Nor is this all. The chief result of this participation of all men in power is, that men being more and more drawn away from direct work on the land, and more and more involved in diverse ways of exploiting the labour of others, have lost their independence and are forced by the position they live in to lead immoral lives. Having neither the desire nor the habit of living by tilling their own land, the Western nations were forced to obtain their means of subsistence from other countries. They could do this only in two ways: by fraud, that is, by exchanging things for the most part unnecessary or depraving, such as alcohol, opium, weapons, for the foodstuffs indispensable to them; or by violence, that is, robbing the people of Asia and Africa wherever they saw an opportunity of doing this with impunity.

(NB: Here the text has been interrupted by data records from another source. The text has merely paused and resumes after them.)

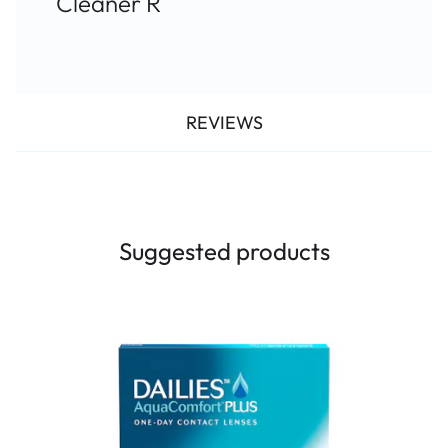
Cleaner R
REVIEWS
Suggested products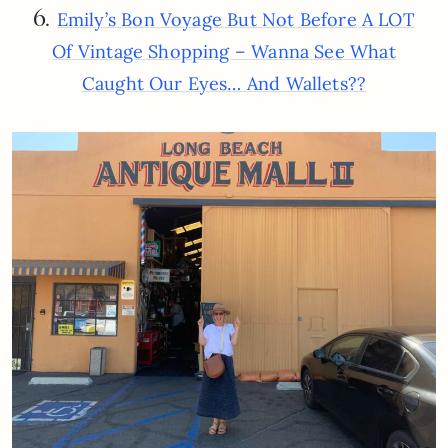
6.
Emily’s Bon Voyage But Not Before A LOT
Of Vintage Shopping – Wanna See What
Caught Our Eyes… And Wallets??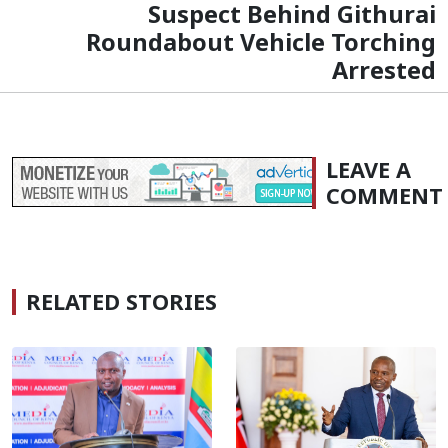
Suspect Behind Githurai
Roundabout Vehicle Torching
Arrested
LEAVE A
COMMENT
RELATED STORIES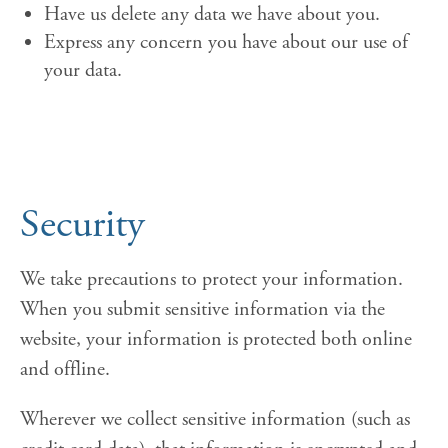
Have us delete any data we have about you.
Express any concern you have about our use of
your data.
Security
We take precautions to protect your information.
When you submit sensitive information via the
website, your information is protected both online
and offline.
Wherever we collect sensitive information (such as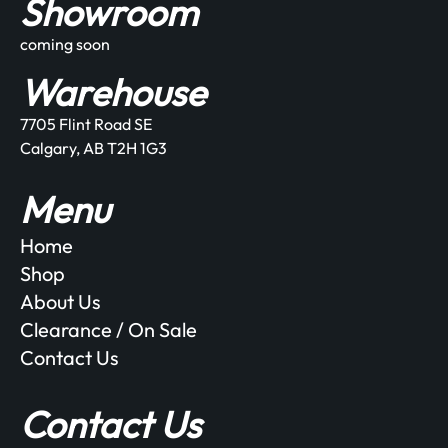
Showroom
coming soon
Warehouse
7705 Flint Road SE
Calgary, AB T2H 1G3
Menu
Home
Shop
About Us
Clearance / On Sale
Contact Us
Contact Us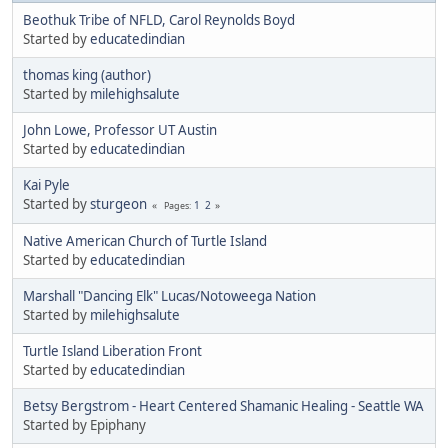
Beothuk Tribe of NFLD, Carol Reynolds Boyd
Started by
educatedindian
thomas king (author)
Started by
milehighsalute
John Lowe, Professor UT Austin
Started by
educatedindian
Kai Pyle
Started by
sturgeon
1
2
Pages
Native American Church of Turtle Island
Started by
educatedindian
Marshall "Dancing Elk" Lucas/Notoweega Nation
Started by
milehighsalute
Turtle Island Liberation Front
Started by
educatedindian
Betsy Bergstrom - Heart Centered Shamanic Healing - Seattle WA
Started by Epiphany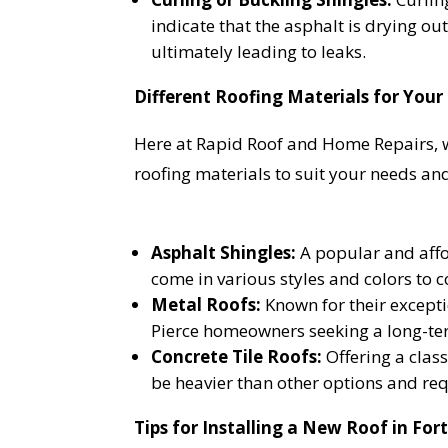
indicate that the asphalt is drying out 
ultimately leading to leaks.
YO
Different Roofing Materials for Your
Here at Rapid Roof and Home Repairs, we
I
roofing materials to suit your needs and
Asphalt Shingles:
A popular and affor
come in various styles and colors to
Metal Roofs:
Known for their exceptio
Pierce homeowners seeking a long-te
Concrete Tile Roofs:
Offering a class
be heavier than other options and req
Tips for Installing a New Roof in Fort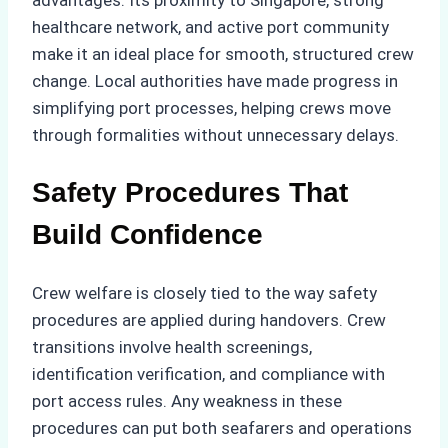
advantages. Its proximity to Singapore, strong
healthcare network, and active port community
make it an ideal place for smooth, structured crew
change. Local authorities have made progress in
simplifying port processes, helping crews move
through formalities without unnecessary delays.
Safety Procedures That
Build Confidence
Crew welfare is closely tied to the way safety
procedures are applied during handovers. Crew
transitions involve health screenings,
identification verification, and compliance with
port access rules. Any weakness in these
procedures can put both seafarers and operations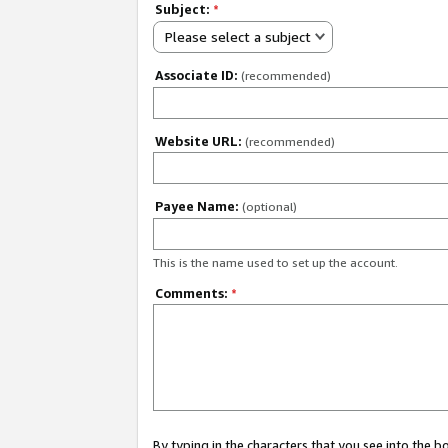
Subject:
*
Please select a subject
Associate ID:
(recommended)
Website URL:
(recommended)
Payee Name:
(optional)
This is the name used to set up the account.
Comments:
*
By typing in the characters that you see into the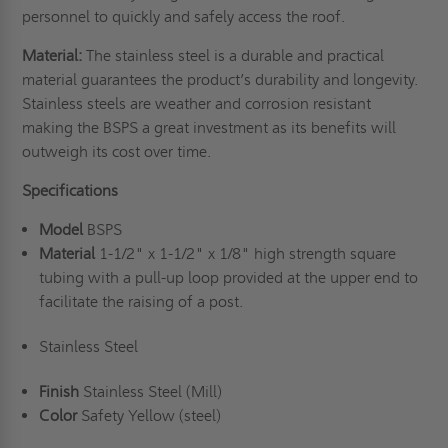
personnel to quickly and safely access the roof.
Material:
The
stainless steel
is a durable and practical
material guarantees the product’s durability and longevity.
Stainless steels are weather and corrosion resistant
making the BSPS a great investment as its benefits will
outweigh its cost over time.
Specifications
Model
BSPS
Material
1-1/2" x 1-1/2" x 1/8" high strength square
tubing with a pull-up loop provided at the upper end to
facilitate the raising of a post.
Stainless Steel
Finish
Stainless Steel (Mill)
Color
Safety Yellow (steel)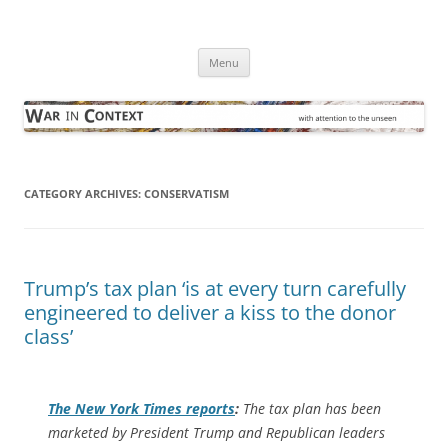
Skip
to
War in Context
content
… with attention to the unseen
Menu
CATEGORY ARCHIVES:
CONSERVATISM
Trump’s tax plan ‘is at every turn carefully
engineered to deliver a kiss to the donor
class’
The
New York Times
reports
:
The tax plan has been
marketed by President Trump and Republican leaders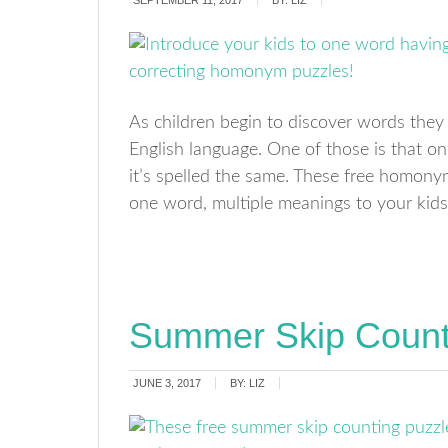
SEPTEMBER 11, 2017
BY:
LIZ
As children begin to discover words they r
English language. One of those is that 
it’s spelled the same. These free homony
one word, multiple meanings to your kids
Summer Skip Count
JUNE 3, 2017
BY:
LIZ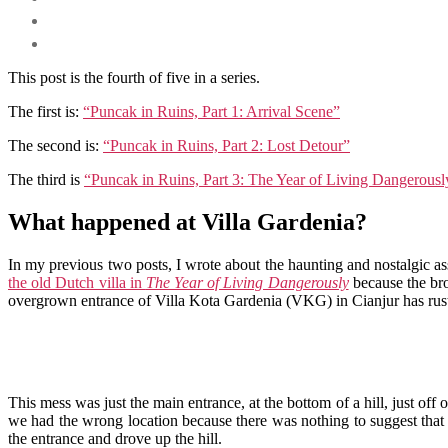
This post is the fourth of five in a series.
The first is:
“Puncak in Ruins, Part 1: Arrival Scene”
The second is:
“Puncak in Ruins, Part 2: Lost Detour”
The third is
“Puncak in Ruins, Part 3: The Year of Living Dangerousl
What happened at Villa Gardenia?
In my previous two posts, I wrote about the haunting and nostalgic ass
the old Dutch villa in
The Year of Living Dangerously
because the bro
overgrown entrance of Villa Kota Gardenia (VKG) in Cianjur has ru
This mess was just the main entrance, at the bottom of a hill, just off 
we had the wrong location because there was nothing to suggest that 
the entrance and drove up the hill.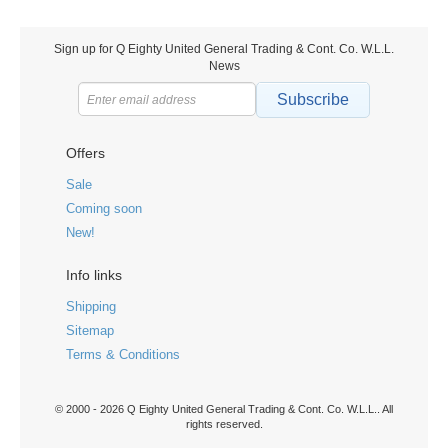
Sign up for Q Eighty United General Trading & Cont. Co. W.L.L.
News
Subscribe
Offers
Sale
Coming soon
New!
Info links
Shipping
Sitemap
Terms & Conditions
© 2000 - 2026 Q Eighty United General Trading & Cont. Co. W.L.L.. All
rights reserved.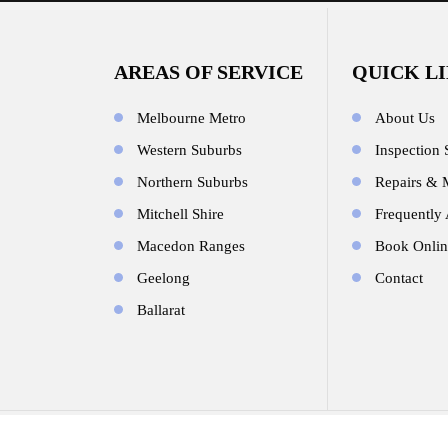
AREAS OF SERVICE
QUICK L
Melbourne Metro
About Us
Western Suburbs
Inspection 
Northern Suburbs
Repairs & 
Mitchell Shire
Frequently
Macedon Ranges
Book Onlin
Geelong
Contact
Ballarat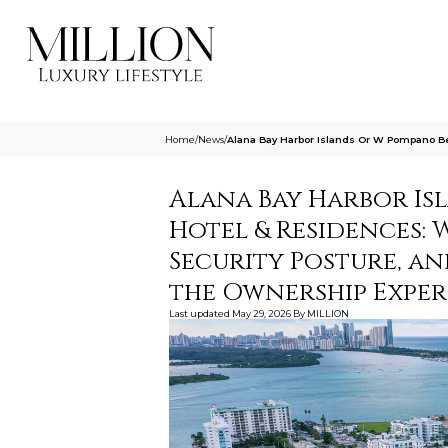
Home
/
News
/
Alana Bay Harbor Islands Or W Pompano Be
Alana Bay Harbor Is
Hotel & Residences: 
Security Posture, a
the Ownership Exper
Last updated
May 29, 2026
By
MILLION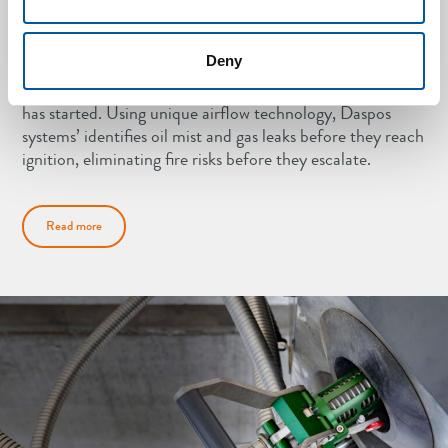
Oil mist detection
Deny
Traditional fire detection systems react only after a fire
has started. Using unique airflow technology, Daspos
systems’ identifies oil mist and gas leaks before they reach
ignition, eliminating fire risks before they escalate.
Read more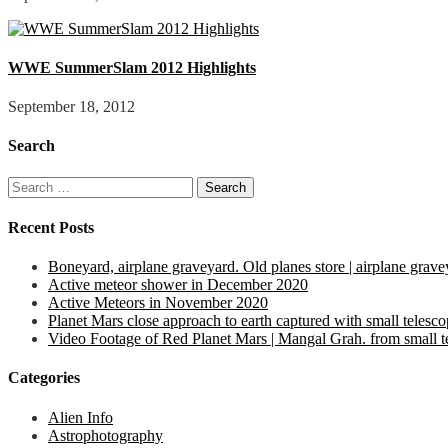
WWE SummerSlam 2012 Highlights
September 18, 2012
Search
Search
for:
Recent Posts
Boneyard, airplane graveyard. Old planes store | airplane grave
Active meteor shower in December 2020
Active Meteors in November 2020
Planet Mars close approach to earth captured with small telesc
Video Footage of Red Planet Mars | Mangal Grah. from small tel
Categories
Alien Info
Astrophotography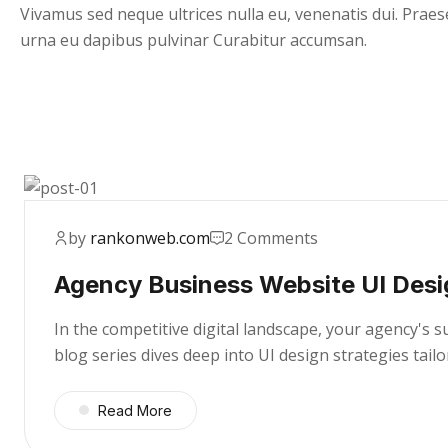
Vivamus sed neque ultrices nulla eu, venenatis dui. Praes
urna eu dapibus pulvinar Curabitur accumsan.
by
rankonweb.com
2 Comments
Agency Business Website UI Desi
In the competitive digital landscape, your agency's 
blog series dives deep into UI design strategies tai
Read More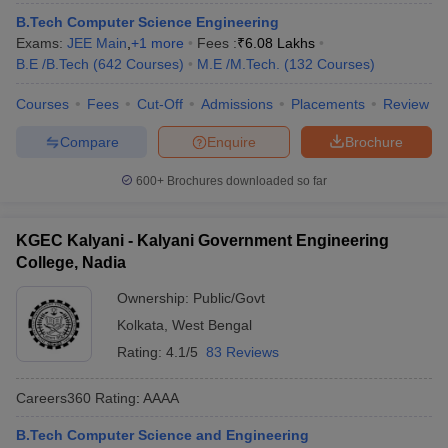
ennai
Engineering Colleges in Mumbai
Engineering Colleges in Coimbat
B.Tech Computer Science Engineering
s in Andhra Pradesh
Engineering Colleges in Madhya Pradesh
Engineeri
Exams:
JEE Main
,
+
1
more
Fees :
₹
6.08 Lakhs
g Colleges in India
Top Private Engineering Colleges in India
B.E /B.Tech
(
642
Courses
)
M.E /M.Tech.
(
132
Courses
)
lege Predictor
KCET College Predictor
View All College Predictors
Courses
Fees
Cut-Off
Admissions
Placements
Review
Compare
Enquire
Brochure
y Exceptions Handbook
JEE Main 2027 How to Start JEE Preparation fr
e
Top Institutes that take JEE Advanced Scores
View All JEE Main E-Bo
600+
Brochures downloaded so far
DF
026
Top 200 Questions For BITSAT English Proficiency & Logical Reaso
 April 11 Memory Based Questions PDF
Most Scoring Concepts For 
KGEC Kalyani - Kalyani Government Engineering
obotics and Automation
How to Crack GATE?
Best Books for GATE
How t
College, Nadia
Ownership:
Public/Govt
al Engineering
Electronics Engineering
Mechanical Engineering
Kolkata
,
West Bengal
neer
Nuclear Engineer
Rating:
4.1/5
83 Reviews
Careers360
Rating
:
AAAA
B.Tech Computer Science and Engineering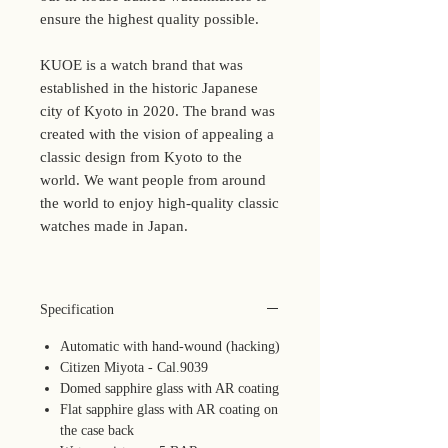
ensure the highest quality possible.
KUOE is a watch brand that was
established in the historic Japanese
city of Kyoto in 2020. The brand was
created with the vision of appealing a
classic design from Kyoto to the
world. We want people from around
the world to enjoy high-quality classic
watches made in Japan.
Specification
Automatic with hand-wound (hacking)
Citizen Miyota - Cal.9039
Domed sapphire glass with AR coating
Flat sapphire glass with AR coating on
the case back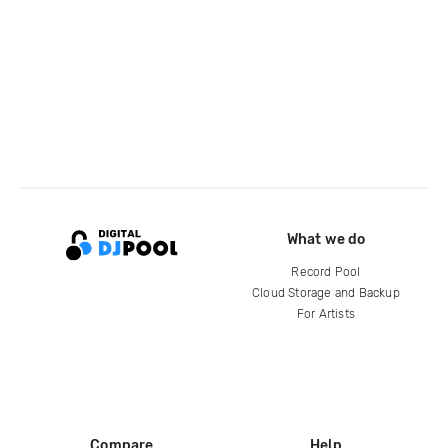
What we do
Record Pool
Cloud Storage and Backup
For Artists
Compare
Help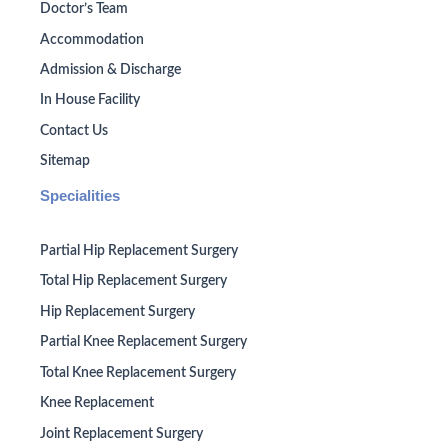
Doctor’s Team
Accommodation
Admission & Discharge
In House Facility
Contact Us
Sitemap
Specialities
Partial Hip Replacement Surgery
Total Hip Replacement Surgery
Hip Replacement Surgery
Partial Knee Replacement Surgery
Total Knee Replacement Surgery
Knee Replacement
Joint Replacement Surgery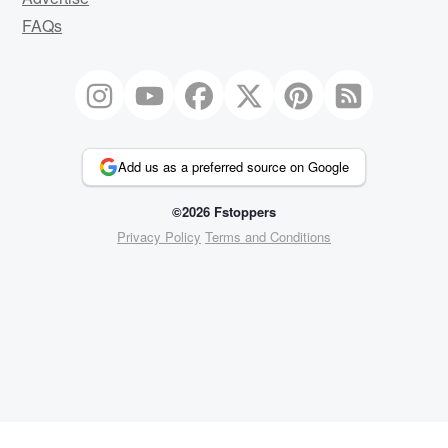
FAQs
Add us as a preferred source on Google
©2026 Fstoppers
Privacy Policy
Terms and Conditions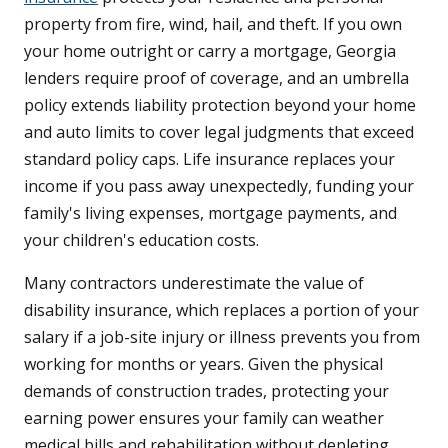
property from fire, wind, hail, and theft. If you own
your home outright or carry a mortgage, Georgia
lenders require proof of coverage, and an umbrella
policy extends liability protection beyond your home
and auto limits to cover legal judgments that exceed
standard policy caps. Life insurance replaces your
income if you pass away unexpectedly, funding your
family's living expenses, mortgage payments, and
your children's education costs.
Many contractors underestimate the value of
disability insurance, which replaces a portion of your
salary if a job-site injury or illness prevents you from
working for months or years. Given the physical
demands of construction trades, protecting your
earning power ensures your family can weather
medical bills and rehabilitation without depleting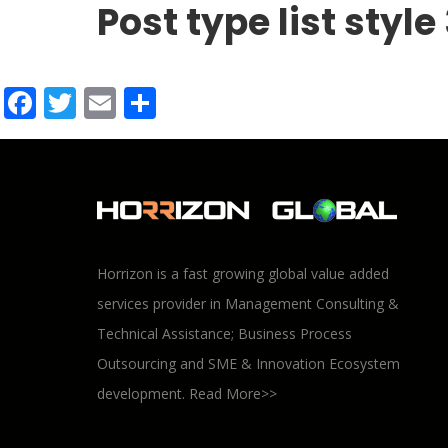
Post type list style
Facebook
Twitter
Email
Share
Horrizon is a fast growing global value added
services provider in Management Consulting &
Technical Assistance; Business Process
Outsourcing and SME & Innovation Ecosystem
development.
Read More>>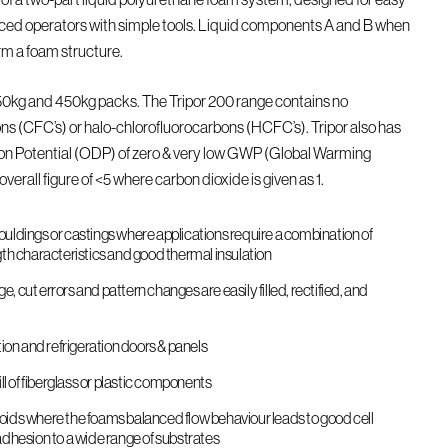
ced operators with simple tools. Liquid components A and B when
rm a foam structure.
 50kg and 450kg packs. The Tripor 200 range contains no
ns (CFC’s) or halo-chlorofluorocarbons (HCFC’s). Tripor also has
on Potential (ODP) of zero & very low GWP (Global Warming
overall figure of <5 where carbon dioxide is given as 1.
uldings or castings where applications require a combination of
gth characteristics and good thermal insulation
 cut errors and pattern changes are easily filled, rectified, and
tion and refrigeration doors & panels
ill of fiberglass or plastic components
e voids where the foams balanced flow behaviour leads to good cell
adhesion to a wide range of substrates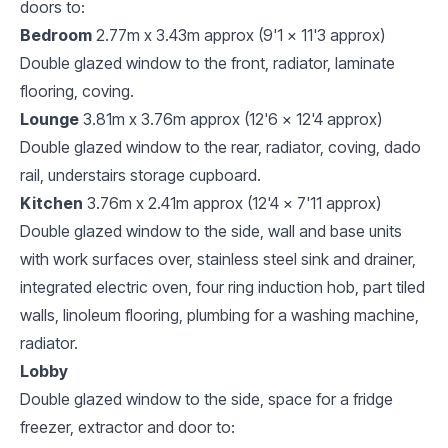
doors to:
Bedroom
2.77m x 3.43m approx (9'1 x 11'3 approx)
Double glazed window to the front, radiator, laminate
flooring, coving.
Lounge
3.81m x 3.76m approx (12'6 x 12'4 approx)
Double glazed window to the rear, radiator, coving, dado
rail, understairs storage cupboard.
Kitchen
3.76m x 2.41m approx (12'4 x 7'11 approx)
Double glazed window to the side, wall and base units
with work surfaces over, stainless steel sink and drainer,
integrated electric oven, four ring induction hob, part tiled
walls, linoleum flooring, plumbing for a washing machine,
radiator.
Lobby
Double glazed window to the side, space for a fridge
freezer, extractor and door to: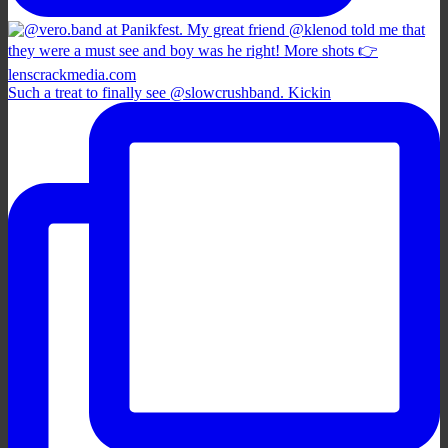
Such a treat to finally see @slowcrushband. Kickin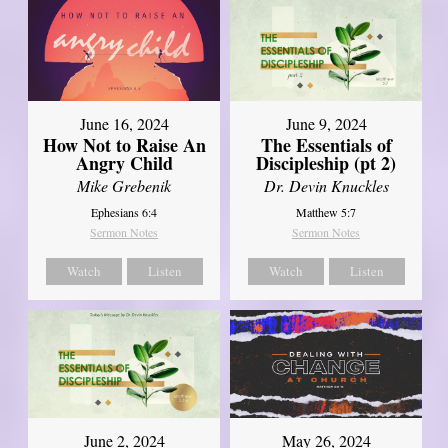
June 16, 2024
June 9, 2024
How Not to Raise An
The Essentials of
Angry Child
Discipleship (pt 2)
Mike Grebenik
Dr. Devin Knuckles
Ephesians 6:4
Matthew 5:7
Sermon Notes
Sermon Notes
Watch
Listen
Watch
Listen
June 2, 2024
May 26, 2024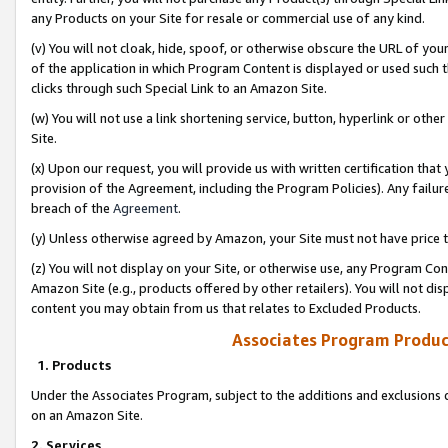
any Products on your Site for resale or commercial use of any kind.
(v) You will not cloak, hide, spoof, or otherwise obscure the URL of your
of the application in which Program Content is displayed or used such 
clicks through such Special Link to an Amazon Site.
(w) You will not use a link shortening service, button, hyperlink or oth
Site.
(x) Upon our request, you will provide us with written certification tha
provision of the Agreement, including the Program Policies). Any failure
breach of the
Agreement
.
(y) Unless otherwise agreed by Amazon, your Site must not have price tr
(z) You will not display on your Site, or otherwise use, any Program Con
Amazon Site (e.g., products offered by other retailers). You will not di
content you may obtain from us that relates to Excluded Products.
Associates Program Produc
1. Products
Under the Associates Program, subject to the additions and exclusions d
on an Amazon Site.
2. Services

Such is the position of Germany, Austria, Italy, France, the United States, and especially Great Britain, which is held up as an example for the imitation and envy of other nations. Almost all the people of these nations, having become conscious participators in deeds of violence, devote their strength and attention to the activities of Government, and to industry and to commerce, which aim chiefly at satisfying the demands of the rich for luxuries; and they subjugate (partly by direct force, partly by money) the agricultural people both of their own and of foreign countries, who have to provide them with the necessaries of life.

Such people form a majority in some nations; in others they are as yet only a minority; but the percentage of men living on the labour of others grows uncontrollably and very rapidly, to the detriment of those who still do reasonable, agricultural work. So that a majority of the people of Western Europe are already in the condition (the United States are not so yet, but are irresistibly drawn towards it) of not being able to subsist by their own labour on their own land. They are obliged in one way or another, by force or fraud, to take the necessaries of life from other people who still do their own labour. And they get these necessaries either by defrauding foreign nations, or by gross violence.